The data analysis followed the process described in [36]. The analysis was conducted by using the qualitative

Table 1. List of interviewees.

approach of reading the interviews several times, each time going deeper into the data to discover connections, patterns and juxtapositions. Emerging patterns were structured into more generic categories that helped define the key concepts and issues.

4. Empirical Results

4.1. Case α

Case α is a software project from a large ICT company in a global B2C market. The project involved a software release program, starting from concept development and ending at launch. In addition, the software platform architecture of the final products was renewed. The final products were targeted to a specific consumer group, but also wider market, distribution partners, and geographical requirements were considered. Contrary to earlier projects, the product definition started from scratch, and only a core feature set was defined for sales start. In addition, work practices in product development were renewed. This entailed, for example, specifying the testing of new features already in their definition phase, and changing requirement and error database structures to support the new operation mode. The project can be considered a market-driven product development project with a large number of customers to be served. In terms of size and newness, it was considered a large-scale, radical project. The development model was based on agile principles.

4.2. Case β

Case β is a hardware and embedded software project from a large ICT company in a global B2B market. The project included the development of a new product platform to replace the current solution. The platform was used by the company’s business lines, which productize final products to external customers. The final products were targeted to selected customers, but a wider market, including different technical and geographical requirements, was also considered. The product was highly complex, and therefore the development took a relatively long time. The project can be classified as a market-driven product development project with a large number of customers to be served. It represented a typical platform development project for the company, despite being somewhat larger than usual. The development model was based on concurrent engineering for the hardware and agile principles for the software.

4.3. Internal Stakeholders and Customer Need Identification in Case α

In case α, several key stakeholders dealing with customer needs were recognized. These stakeholders are presented in Table 2.

Table 2. Key internal stakeholders for customer needs in case α.

Both the product management and R&D representatives saw that the customer voice into product development came from product management. Product management, in turn, received customer input from marketing, sales units, customer account teams, and other regional contacts. These groups were seen as the key internal stakeholders for identifying customer needs. However, product management’s own vision of needs was also emphasized, and co-operation with marketing, for example, was seen as a dialogue. On the other hand, R&D representatives saw that user experience teams also provide consumer (end-user) viewpoints during development, since the teams understand the product functionalities from a usability perspective and carry out end-user research.

> Apply what you read
1. Copy the part of the case study excerpt starting at "Both the product" and ending at "out end-user research.".
2. Rewrite the paragraph of the case study excerpt that begins "Case β is a hardware and embedded software project" as a short bulleted list that keeps its main facts.
Rely only on the case study excerpt for what follows.

Recorded data
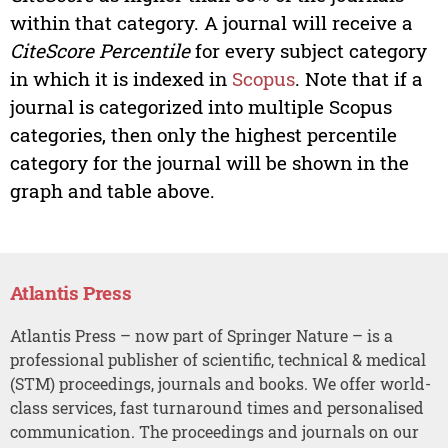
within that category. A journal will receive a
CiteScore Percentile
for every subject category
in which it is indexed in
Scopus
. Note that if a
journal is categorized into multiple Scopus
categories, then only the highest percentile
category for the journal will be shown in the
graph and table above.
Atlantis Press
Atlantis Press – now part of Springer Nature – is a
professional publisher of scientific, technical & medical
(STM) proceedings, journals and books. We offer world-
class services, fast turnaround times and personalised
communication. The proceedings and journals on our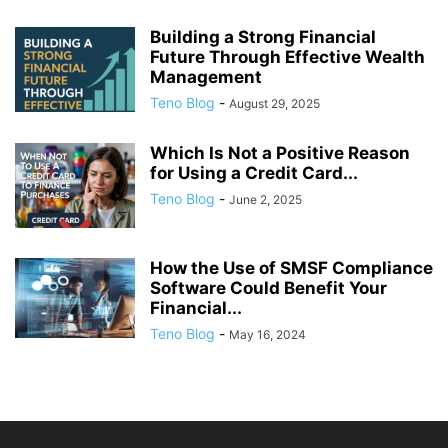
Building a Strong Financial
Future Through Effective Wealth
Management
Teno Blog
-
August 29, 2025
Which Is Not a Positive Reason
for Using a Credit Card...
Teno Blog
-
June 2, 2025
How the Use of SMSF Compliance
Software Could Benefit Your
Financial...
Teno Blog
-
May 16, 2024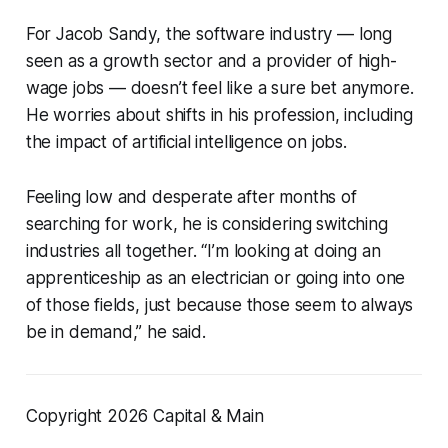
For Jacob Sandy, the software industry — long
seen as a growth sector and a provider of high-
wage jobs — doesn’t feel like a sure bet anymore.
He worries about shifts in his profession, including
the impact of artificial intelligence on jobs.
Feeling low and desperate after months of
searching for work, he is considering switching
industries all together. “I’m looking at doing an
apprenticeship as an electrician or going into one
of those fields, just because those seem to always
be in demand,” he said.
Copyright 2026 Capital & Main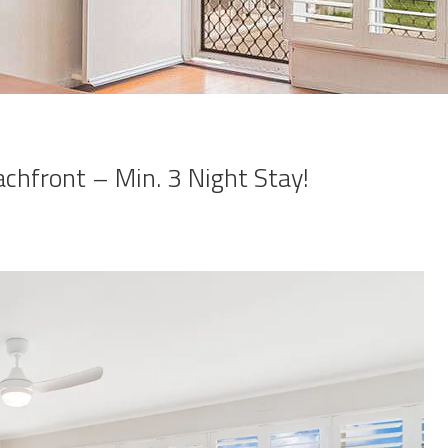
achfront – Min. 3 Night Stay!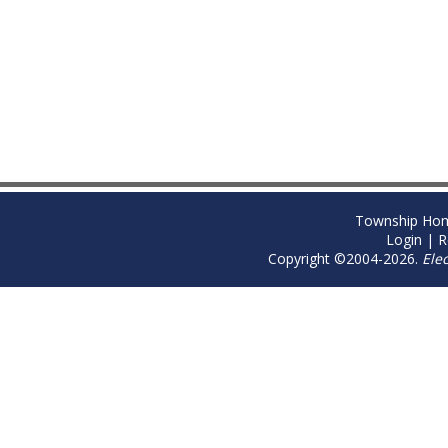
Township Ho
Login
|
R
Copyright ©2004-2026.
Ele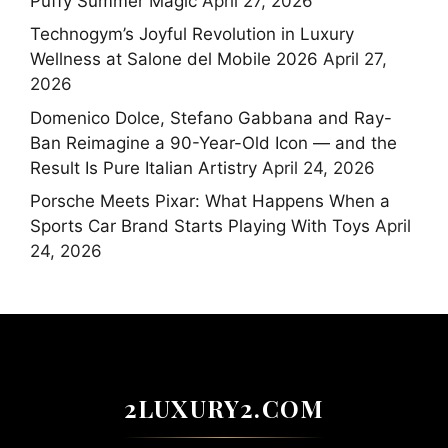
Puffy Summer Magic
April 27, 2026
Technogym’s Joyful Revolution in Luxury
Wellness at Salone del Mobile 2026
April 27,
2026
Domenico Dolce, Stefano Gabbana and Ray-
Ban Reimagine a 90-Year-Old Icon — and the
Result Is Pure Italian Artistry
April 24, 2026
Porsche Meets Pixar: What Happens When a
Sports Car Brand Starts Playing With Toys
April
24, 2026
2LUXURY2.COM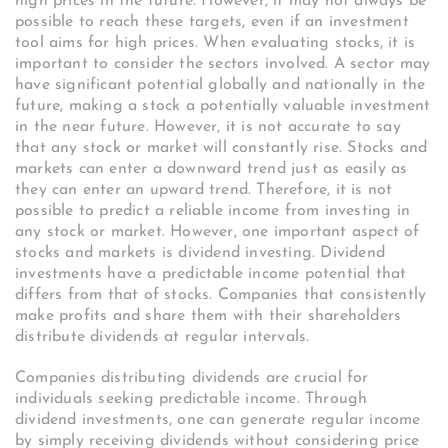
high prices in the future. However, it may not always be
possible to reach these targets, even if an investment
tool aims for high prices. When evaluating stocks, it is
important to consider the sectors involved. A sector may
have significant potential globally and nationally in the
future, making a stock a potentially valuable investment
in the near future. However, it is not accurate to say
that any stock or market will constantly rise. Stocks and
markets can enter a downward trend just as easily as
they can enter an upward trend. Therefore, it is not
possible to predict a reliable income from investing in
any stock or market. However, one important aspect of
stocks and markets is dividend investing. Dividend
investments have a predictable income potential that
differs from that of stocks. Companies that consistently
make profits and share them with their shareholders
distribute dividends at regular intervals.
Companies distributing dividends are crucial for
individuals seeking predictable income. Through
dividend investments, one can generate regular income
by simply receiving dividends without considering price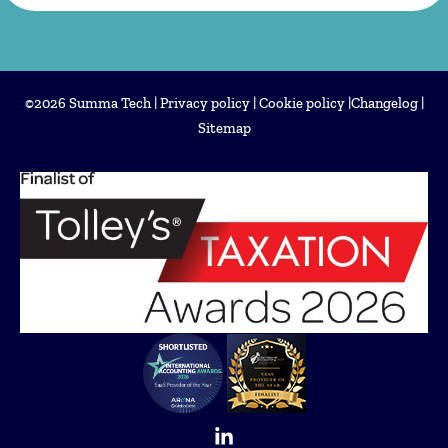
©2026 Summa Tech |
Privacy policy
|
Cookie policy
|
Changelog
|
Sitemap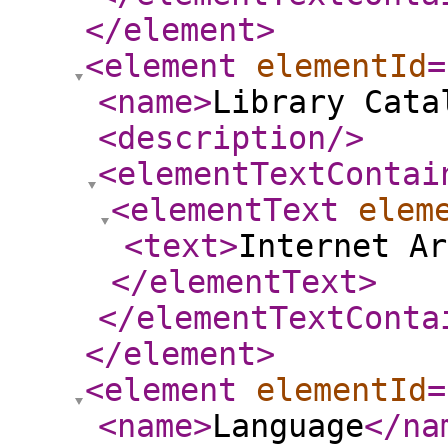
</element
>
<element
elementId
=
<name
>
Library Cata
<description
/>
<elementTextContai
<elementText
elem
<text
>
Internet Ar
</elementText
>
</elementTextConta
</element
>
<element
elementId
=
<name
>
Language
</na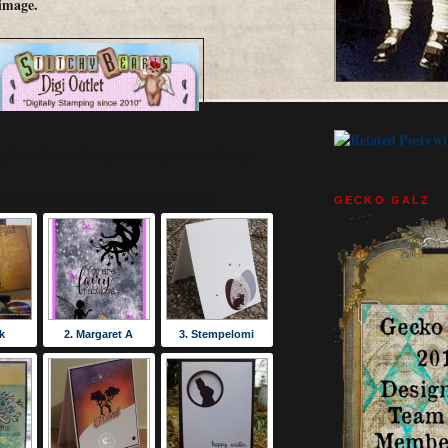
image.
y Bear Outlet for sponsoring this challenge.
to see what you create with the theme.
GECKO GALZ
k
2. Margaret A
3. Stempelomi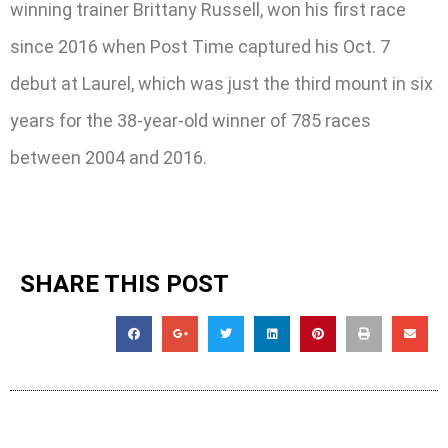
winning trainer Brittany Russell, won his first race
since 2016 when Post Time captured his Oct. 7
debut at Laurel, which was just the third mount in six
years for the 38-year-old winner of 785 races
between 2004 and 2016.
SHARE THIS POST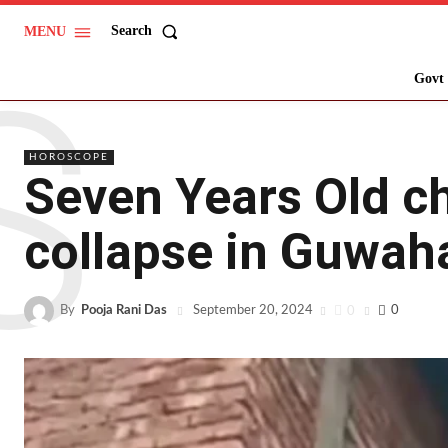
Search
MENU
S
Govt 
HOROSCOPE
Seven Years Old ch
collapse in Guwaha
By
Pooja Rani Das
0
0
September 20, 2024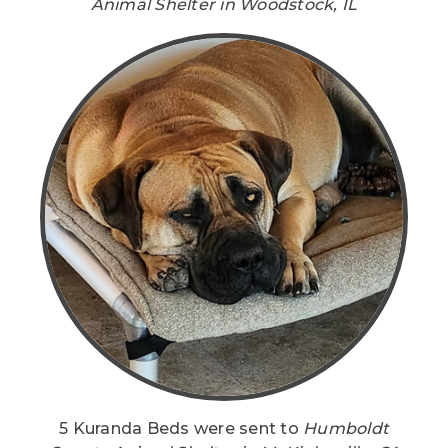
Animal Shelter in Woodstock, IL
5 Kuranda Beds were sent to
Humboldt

> Outputs for the tasks
1.
Both the product management and R&D representatives saw that the customer voice into product development came from product management. Product management, in turn, received customer input from marketing, sales units, customer account teams, and other regional contacts. These groups were seen as the key internal stakeholders for identifying customer needs. However, product management’s own vision of needs was also emphasized, and co-operation with marketing, for example, was seen as a dialogue. On the other hand, R&D representatives saw that user experience teams also provide consumer (end-user) viewpoints during development, since the teams understand the product functionalities from a usability perspective and carry out end-user research.

2.
- Hardware and embedded software project from a large ICT company in a global B2B market
- Developed a new product platform to replace the current solution
- The platform was used by the company's business lines, which productize final products for external customers
- Final products were aimed at selected customers, with a wider market and its technical and geographical requirements also considered
- The product was highly complex, so development took a relatively long time
- A market-driven product development project serving a large number of customers
- A typical platform project for the company, though somewhat larger than usual
- Development model: concurrent engineering for hardware, agile principles for software